But it sounds like he isn't a IT guy who wants to run a proper enterprise environment. I agree with you running a proper 5+ nodes ceph cluster with multiple fast NICs with stacked routers, multiple onsite/offsite PBSs, proper isolation, defined roles between host and guests, everything rolled out in software by a orchestrator, no single-point-of-failure, full redundant enterprise/datacenter hardware and so on would be much better. But sounds more like a small homeserver for private use where stuff just should work with the least effort possible. Doing it the proper way requires a lot of expensive hardware and years of education...probably two things he isn't willing to invest to just watch some self-hosted movies after work.
Using a unprivileged LXC with user remapping is the second easiest thing (after running a VM or privileged LXC) he could do. This is what he asked for and what I explained him.

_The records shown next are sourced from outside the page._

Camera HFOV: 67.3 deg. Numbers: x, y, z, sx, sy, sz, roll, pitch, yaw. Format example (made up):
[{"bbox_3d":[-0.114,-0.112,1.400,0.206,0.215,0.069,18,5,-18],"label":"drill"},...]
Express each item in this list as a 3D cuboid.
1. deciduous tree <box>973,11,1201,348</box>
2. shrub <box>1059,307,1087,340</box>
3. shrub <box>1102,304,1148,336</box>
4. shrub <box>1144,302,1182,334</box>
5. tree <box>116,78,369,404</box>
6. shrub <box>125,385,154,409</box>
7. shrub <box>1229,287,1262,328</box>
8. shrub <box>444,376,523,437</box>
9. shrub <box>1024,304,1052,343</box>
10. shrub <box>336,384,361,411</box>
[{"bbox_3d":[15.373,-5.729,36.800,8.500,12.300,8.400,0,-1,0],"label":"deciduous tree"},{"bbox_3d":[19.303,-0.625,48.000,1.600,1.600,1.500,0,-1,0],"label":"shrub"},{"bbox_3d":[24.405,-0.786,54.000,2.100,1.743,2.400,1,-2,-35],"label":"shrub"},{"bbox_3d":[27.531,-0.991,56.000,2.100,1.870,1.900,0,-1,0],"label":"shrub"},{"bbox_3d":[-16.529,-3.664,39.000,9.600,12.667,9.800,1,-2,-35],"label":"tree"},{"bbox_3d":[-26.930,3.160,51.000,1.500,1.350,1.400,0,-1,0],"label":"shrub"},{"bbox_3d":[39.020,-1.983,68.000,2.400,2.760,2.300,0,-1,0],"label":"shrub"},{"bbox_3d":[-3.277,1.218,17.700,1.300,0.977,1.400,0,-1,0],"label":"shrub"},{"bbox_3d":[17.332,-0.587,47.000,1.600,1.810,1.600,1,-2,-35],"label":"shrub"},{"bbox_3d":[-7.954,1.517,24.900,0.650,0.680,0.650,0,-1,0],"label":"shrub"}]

To try to stay within the constraints of your mental model, it's more akin to user "alice" who works for Microsoft wondering why they can't access the homedirectory of user "bob" who works at Ford. In their desparation, "alice" obtained a name change from the government and is now called "bob (formerly known as alice)", but they still can't get to the files that the real "bob" has at Ford...
Jup. Usernames doesn't matter at all, they just map to UIDs. Different UIDs = different users. And it doesn`t make it easier understandable that UID 1000 on the host is something different than UID 1000 in the LXC when not manually remapping it from 101000->1000 to 1000->1000.
But he wanted an explanation that is even more simple. At some point you can't make it more simple without oversimplifying it dropping some details. While your example is better explaining whats actually happening under the hood, it's probably also harder to unterstand.